:: SOURCE EXTRACT ::
Five sides are sealed before the cloth is glued on the face. I use lacquer as the back and side sealer because it's permanent and when finished they slide in and out of my box better.  

Before applying the sealer, sand all the corners slightly round.  Paint the sides first with each coat of sealer then the face.

The face gets a pre sealer coat of thinned water based PVA with a sponge brush before the final glue coat to attach the cloth.  
     
Cutting the cloth

Many would say that this step is not necessary and that painting on primed wood is perfect just as hard pressed Masonite is perfect, and I agree.  I just like the idea of cloth and board making a strong support. Also by using a thin polyester, linen or cotton bed sheet as the cloth it actually makes a thicker coat of gesso because the first coat of gesso bonds through the cloth to the glue underneath. I'm betting this could add extra years to the life of the painting.

Iron the cloth. Cut the non shrinking polyester cloth 1/2 inch extra all the way around. Old bed sheets are best because all the size has been washed out and they are soft without creases. Iron the sheet first anyway.
:::
:: STUDY MATERIAL ::
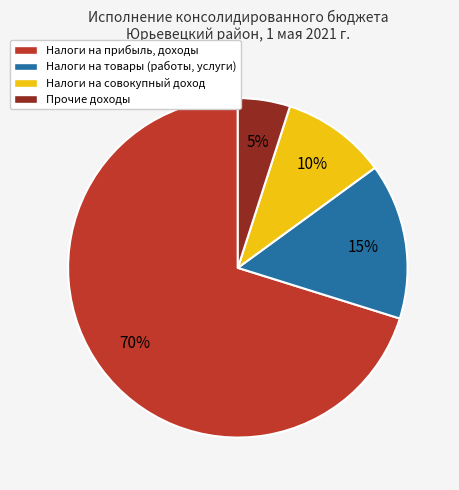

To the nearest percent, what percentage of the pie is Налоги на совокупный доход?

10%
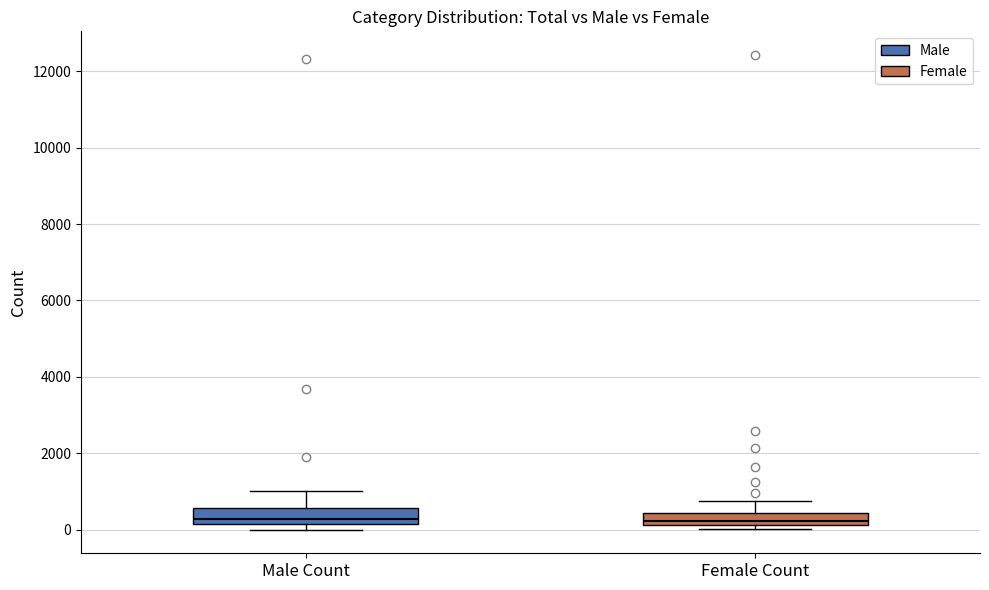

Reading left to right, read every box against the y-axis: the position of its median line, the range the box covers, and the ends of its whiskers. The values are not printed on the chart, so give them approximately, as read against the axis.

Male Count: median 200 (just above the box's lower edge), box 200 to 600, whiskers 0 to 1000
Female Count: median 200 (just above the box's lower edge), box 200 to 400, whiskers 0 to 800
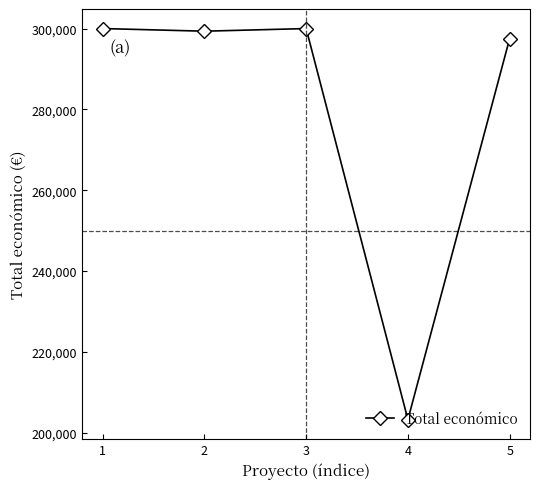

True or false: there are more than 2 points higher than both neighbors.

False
:::
REQUIRED ACTIONS
A: Copy out the text about sealing panels and gluing cloth to them word for word, in full.
B: Put every nonblank line of the records into a Markdown table with the columns Nr and Line, numbering the rows in order. Leave the pictures out of the table.

REPLIES
A:
Five sides are sealed before the cloth is glued on the face. I use lacquer as the back and side sealer because it's permanent and when finished they slide in and out of my box better.  

Before applying the sealer, sand all the corners slightly round.  Paint the sides first with each coat of sealer then the face.

The face gets a pre sealer coat of thinned water based PVA with a sponge brush before the final glue coat to attach the cloth.  
     
Cutting the cloth

Many would say that this step is not necessary and that painting on primed wood is perfect just as hard pressed Masonite is perfect, and I agree.  I just like the idea of cloth and board making a strong support. Also by using a thin polyester, linen or cotton bed sheet as the cloth it actually makes a thicker coat of gesso because the first coat of gesso bonds through the cloth to the glue underneath. I'm betting this could add extra years to the life of the painting.

Iron the cloth. Cut the non shrinking polyester cloth 1/2 inch extra all the way around. Old bed sheets are best because all the size has been washed out and they are soft without creases. Iron the sheet first anyway.

B:
| Nr | Line |
|---|---|
| 1 | To the nearest percent, what percentage of the pie is Налоги на совокупный доход? |
| 2 | 10% |
| 3 | Reading left to right, read every box against the y-axis: the position of its median line, the range the box covers, and the ends of its whiskers. The values are not printed on the chart, so give them approximately, as read against the axis. |
| 4 | Male Count: median 200 (just above the box's lower edge), box 200 to 600, whiskers 0 to 1000 |
| 5 | Female Count: median 200 (just above the box's lower edge), box 200 to 400, whiskers 0 to 800 |
| 6 | True or false: there are more than 2 points higher than both neighbors. |
| 7 | False |